From the publisher: Lizzie Benson slid into her job as a librarian without a traditional degree. But this gives her a vantage point from which to practice her other calling: she is a fake shrink. For years, she has tended to her God-haunted mother and her recovering addict brother. They have both stabilized for the moment, but Lizzie has little chance to spend her new free time with husband and son before her old mentor, Sylvia Liller, makes a proposal. She’s become famous for her prescient podcast, Hell and High Water, and wants to hire Lizzie to answer the mail she receives: from left-wingers worried about climate change and right wingers worried about the decline of western civilization.
As Lizzie dives into this polarized world, she begins to wonder what it means to keep tending your own garden once you’ve seen the flames beyond its walls. When her brother becomes a father and Sylvia a recluse, Lizzie is forced to address the limits of her own experience—but still she tries to save everyone, using everything she’s learned about empathy and despair, conscience and collusion, from her years of wandering the library stacks… And all the while the voices of the city keep floating in—funny, disturbing, and increasingly mad.
I read Jenny Offill’s latest novel, Weather, for the first time in one sitting last winter. The novel is incantatory, and I felt totally under its spell. Like Offill’s 2014 novel Dept. of Speculation, which directly preceded this one, Weather is told in a weave of short narrative segments that, delicately arranged, create the weather of the novel itself.

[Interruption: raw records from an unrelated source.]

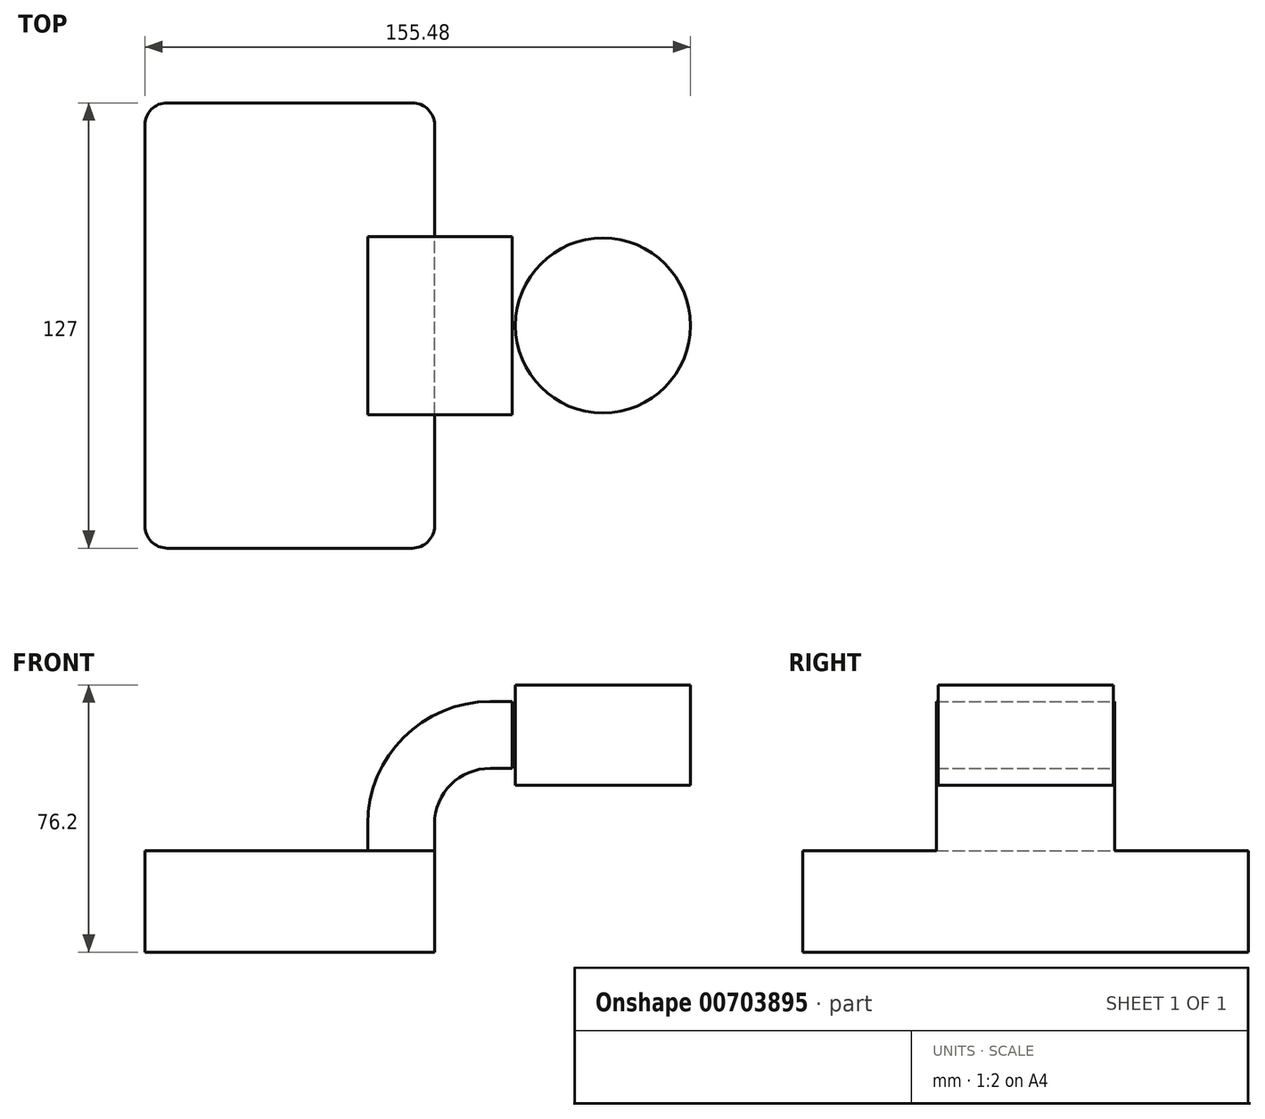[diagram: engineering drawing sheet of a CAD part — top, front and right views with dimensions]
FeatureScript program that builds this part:
annotation { "Feature Type Name" : "Feature", "Feature Type Description" : "" }
export const myFeature = defineFeature(function(context is Context, id is Id, definition is map)
    precondition{}
    {
        {
            var Q0;
            Q0=qCreatedBy(makeId("Front.planeOp"),FACE);
            var sketch = newSketch(context, id + "F0", { "sketchPlane" : qUnion([Q0])});
            skLineSegment(sketch, "E0.bottom", {"start": v(-41.27, 14.47) * mm, "end": v(41.27, 14.47) * mm});
            skLineSegment(sketch, "E0.top", {"start": v(-41.27, -14.47) * mm, "end": v(41.27, -14.47) * mm});
            skLineSegment(sketch, "E0.left", {"start": v(-41.28, 14.47) * mm, "end": v(-41.28, -14.47) * mm});
            skLineSegment(sketch, "E0.right", {"start": v(41.28, 14.47) * mm, "end": v(41.28, -14.47) * mm});
            skPoint(sketch, "E0.middle", {"position": v(0, 0) * mm});
            skLineSegment(sketch, "E1.bottom", {"start": v(114.21, 33.16) * mm, "end": v(63.41, 33.16) * mm});
            skLineSegment(sketch, "E1.top", {"start": v(114.21, 61.73) * mm, "end": v(63.41, 61.73) * mm});
            skLineSegment(sketch, "E1.left", {"start": v(114.21, 33.16) * mm, "end": v(114.21, 61.73) * mm});
            skLineSegment(sketch, "E1.right", {"start": v(63.41, 33.16) * mm, "end": v(63.41, 61.73) * mm});
            skPoint(sketch, "E1.middle", {"position": v(88.81, 47.44) * mm});
            skLineSegment(sketch, "E2", {"start": v(41.28, 14.47) * mm, "end": v(41.28, 22.06) * mm});
            skArc(sketch, "E3", {"start": v(41.28, 22.06) * mm, "mid": v(45.92, 33.28) * mm, "end": v(57.15, 37.93) * mm});
            skLineSegment(sketch, "E4", {"start": v(57.15, 37.93) * mm, "end": v(89.27, 37.93) * mm});
            skLineSegment(sketch, "E5", {"start": v(89.27, 37.93) * mm, "end": v(66.96, 37.93) * mm});
            skLineSegment(sketch, "E6.0", {"start": v(57.15, 56.98) * mm, "end": v(89.27, 56.98) * mm});
            skArc(sketch, "E6.1", {"start": v(22.23, 22.06) * mm, "mid": v(32.45, 46.75) * mm, "end": v(57.15, 56.98) * mm});
            skLineSegment(sketch, "E6.2", {"start": v(22.23, 14.47) * mm, "end": v(22.23, 22.06) * mm});
            skLineSegment(sketch, "E7", {"start": v(89.27, 33.16) * mm, "end": v(89.27, 61.73) * mm});
            skFitSpline(sketch, "E8", {"points": [v(-41.27, 14.47) * mm, v(57.15, 56.98) * mm], "startDerivative": vector(69.74, 94.52) * mm, "endDerivative": vector(102.79, -27.74) * mm});
            skSolve(sketch);
        }
        {
            var Q0;
            Q0=makeQuery(id+"F0.imprint","IMPRINT",FACE,{"disambiguationData":[TD([[makeQuery(id+"F0.imprint","IMPRINT",EDGE,{"derivedFrom":sQuery(id+"F0.wireOp",EDGE,"E0.top")}),1.0]])]});
            extrude(context, id + "F1", {"entities" : qUnion([Q0]), "endBound" : BoundingType.SYMMETRIC, "depth" : 127 * mm, "offsetDistance" : 25.4 * mm});
        }
        {
            var Q0;
            {var subQ1=sQuery(id+"F0.wireOp",EDGE,"E2");Q0=makeQuery(id+"F0.imprint","IMPRINT",FACE,{"disambiguationData":[TD([[makeQuery(id+"F0.imprint","IMPRINT",EDGE,{"derivedFrom":subQ1}),1.0]])]});}
            var sketch = newSketch(context, id + "F2", { "sketchPlane" : qUnion([Q0])});
            skSolve(sketch);
        }
        {
            var Q0;
            Q0 = qSketchRegion(id + "F2", true);
            var Q1;
            {var subQ1=sQuery(id+"F0.wireOp",EDGE,"E2");Q1=makeQuery(id+"F0.imprint","IMPRINT",FACE,{"disambiguationData":[TD([[makeQuery(id+"F0.imprint","IMPRINT",EDGE,{"derivedFrom":subQ1}),1.0]])]});}
            var Q2;
            {var subQ5=sQuery(id+"F0.wireOp",EDGE,"E5");Q2=makeQuery(id+"F0.imprint","IMPRINT",FACE,{"disambiguationData":[TD([[makeQuery(id+"F0.imprint","IMPRINT",EDGE,{"derivedFrom":subQ5}),-1.0]])]});}
            extrude(context, id + "F3", {"entities" : qUnion([Q0, Q1, Q2]), "operationType" : NewBodyOperationType.ADD, "endBound" : BoundingType.SYMMETRIC, "depth" : 50.8 * mm, "offsetDistance" : 25.4 * mm});
        }
        {
            var Q0;
            Q0=makeQuery(id+"F0.imprint","IMPRINT",FACE,{"disambiguationData":[TD([[makeQuery(id+"F0.imprint","IMPRINT",EDGE,{"derivedFrom":sQuery(id+"F0.wireOp",EDGE,"E6.1")}),1.0]])]});
            var sketch = newSketch(context, id + "F4", { "sketchPlane" : qUnion([Q0])});
            skSolve(sketch);
        }
        {
            var Q0;
            Q0 = qSketchRegion(id + "F4", true);
            var Q1;
            Q1=makeQuery(id+"F0.imprint","IMPRINT",FACE,{"disambiguationData":[TD([[makeQuery(id+"F0.imprint","IMPRINT",EDGE,{"derivedFrom":sQuery(id+"F0.wireOp",EDGE,"E6.1")}),1.0]])]});
            extrude(context, id + "F5", {"entities" : qUnion([Q0, Q1]), "operationType" : NewBodyOperationType.ADD, "endBound" : BoundingType.SYMMETRIC, "depth" : 15.88 * mm, "offsetDistance" : 25.4 * mm});
        }
        {
            var Q0;
            {var subQ0=sQuery(id+"F0.wireOp",EDGE,"E1.left");Q0=makeQuery(id+"F0.imprint","IMPRINT",FACE,{"disambiguationData":[TD([[makeQuery(id+"F0.imprint","IMPRINT",EDGE,{"derivedFrom":subQ0}),1.0]])]});}
            var Q1;
            Q1=sQuery(id+"F0.wireOp",EDGE,"E7");
            revolve(context, id + "F6", {"operationType" : NewBodyOperationType.ADD, "surfaceOperationType" : NewSurfaceOperationType.NEW, "entities" : qUnion([Q0]), "axis" : qUnion([Q1]), "revolveType" : RevolveType.FULL});
        }
        {
            var Q0;
            Q0=makeQuery(id+"F1.opExtrude","CAP_EDGE",EDGE,{"disambiguationData":[OSD([sQuery(id+"F0.wireOp",EDGE,"E0.left")])],"isStart":false});
            var Q1;
            Q1=makeQuery(id+"F1.opExtrude","CAP_EDGE",EDGE,{"disambiguationData":[OSD([sQuery(id+"F0.wireOp",EDGE,"E0.right")])],"isStart":false});
            var Q2;
            Q2=makeQuery(id+"F1.opExtrude","CAP_EDGE",EDGE,{"disambiguationData":[OSD([sQuery(id+"F0.wireOp",EDGE,"E0.right")])],"isStart":true});
            var Q3;
            Q3=makeQuery(id+"F1.opExtrude","CAP_EDGE",EDGE,{"disambiguationData":[OSD([sQuery(id+"F0.wireOp",EDGE,"E0.left")])],"isStart":true});
            fillet(context, id + "F7", {"entities" : qUnion([Q0, Q1, Q2, Q3]), "radius" : 6.35 * mm, "tangentPropagation" : true, "allowEdgeOverflow" : false});
        }
    });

Weather is nearly present-day, and the political climate present throughout the book only just predates the one we’re living now. Lizzie, Weather’s protagonist and narrator, works in a library at the university that houses the graduate program she dropped out of. One of her mentors asks her to field questions in the inbox of her doomy climate change podcast: at the same time Lizzie raises her son, helps her brother through his drug addiction, and struggles in her marriage.
Lizzie wonders, receiving the questions of doomsday preppers across political backgrounds for the podcast, how to answer the questions of strangers when it seems there are multiple truths to everything.
One inbox question reads, “What is the difference between a disaster and an emergency?” Somewhere in this question, Weather locates itself. Is this the tornado warning or the tornado watch? When everything feels alarming, when do we sound the alarm? Offill doesn’t answer the questions the book poses, necessarily, but elaborates on the questions themselves as deep as they go. If I had to describe Offill’s narrative style, I’d say reading her work feels like slowly pulling threads apart from a large string and trying to put the string back together.
If you need to sit and stare at what you might be thinking already, yet can’t sort through, this book is one to pick up. (At the risk of bringing up the Covid-19 pandemic, it’s incredible to me that this book came out before the pandemic began.) Offill distills questions I didn’t know I had—putting into words things that had only before been felt, unsaid. The segmented quality of the book lets readers mull over multiple things at once, spinning many plates in the air and letting none of them topple, even though we feel they could at any second.
Weather is available for checkout from the Galesburg Public Library.